We found significant overlap between CD4+ VDR and RXR ChIP-seq peaks drawn from a promyelocytic cell line (NB4; Additional file 7: Table S2) (25(OH)D ≥75 19.77-fold, P= 0.0004; 25(OH)D <75 65.14-fold, P<0.0001 [23]) and significant overlap between VDR binding sites in CD4+ cells and those observed previously in LCLs (25(OH)D ≥75 70-fold, P<0.0001; 25(OH)D <75 151.7-fold, P<0.0001; 813/2,776 (29.3%) LCL VDR binding sites overlap with VDR binding sites in CD4+ cells) and MCLs (25(OH)D ≥75 28.75-fold, P<0.0001; 25(OH)D <75 37.17-fold, P<0.0001; 353/1,818 (19.4%) MCL VDR binding sites overlap with VDR binding sites in CD4+ cells) making it likely that our data reflect real VDR binding sites.

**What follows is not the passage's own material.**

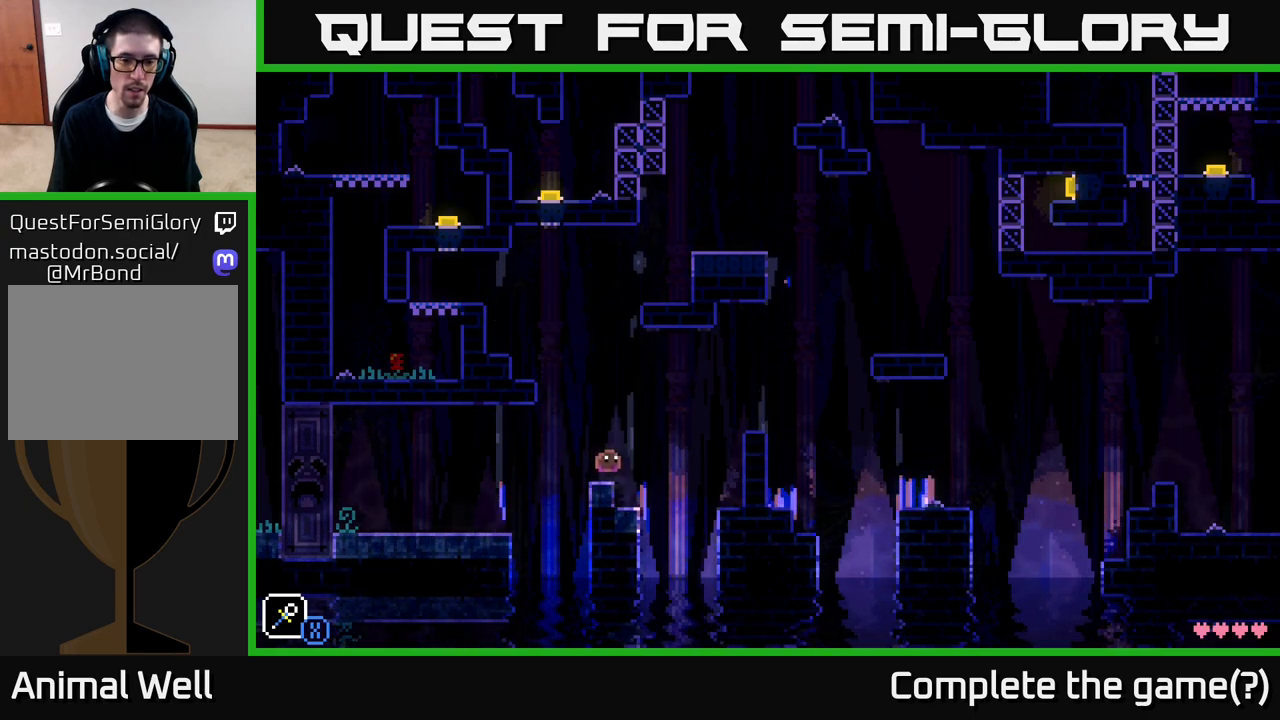
{"buttons": ["A", "X"], "left_stick": "left", "right_stick": "center", "events": [[350, "left_stick", "left"], [400, "A", "down"], [450, "X", "down"]]}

Motifless binding has been described by the ENCODE project with characteristically greater enrichment of DNase I hypersensitivity than binding sites with classical motifs [35]. We confirmed this in the previous LCL and MCL VDR ChIP-seq datasets by dividing binding sites into those with or without a VDR-like motif as detailed above. Intervals containing the VDR-like motif had less enrichment of DNase I peaks in GM12878 LCLs than those intervals lacking that motif (LCL peaks with a VDR-like motif (LCLmotif), 24.6-fold, P<0.0001; LCL peaks without a VDR-like motif (LCLno motif), 27.8-fold, P<0.0001; LCLmotif versus LCLno motif P= 0.0002; MCLmotif, 13.5-fold, P<0.0001; MCLno motif, 18.0-fold, P<0.0001; MCLmotif versus MCLno motif P= 0.0002). VDR ChIP-seq peaks in the CD4+ cells in this study overlapped more with binding sites in LCLs and MCLs lacking binding motifs than those with motifs (LCLmotif 37.4-fold, P<0.0001; LCLno motif 79.4-fold, P<0.0001; LCLmotif versus LCLno motif P= 0.0002; MCLmotif, 17.7-fold, P<0.0001; MCLno motif, 32.3-fold, P<0.0001; MCLmotif versus MCLno motif P= 0.0002).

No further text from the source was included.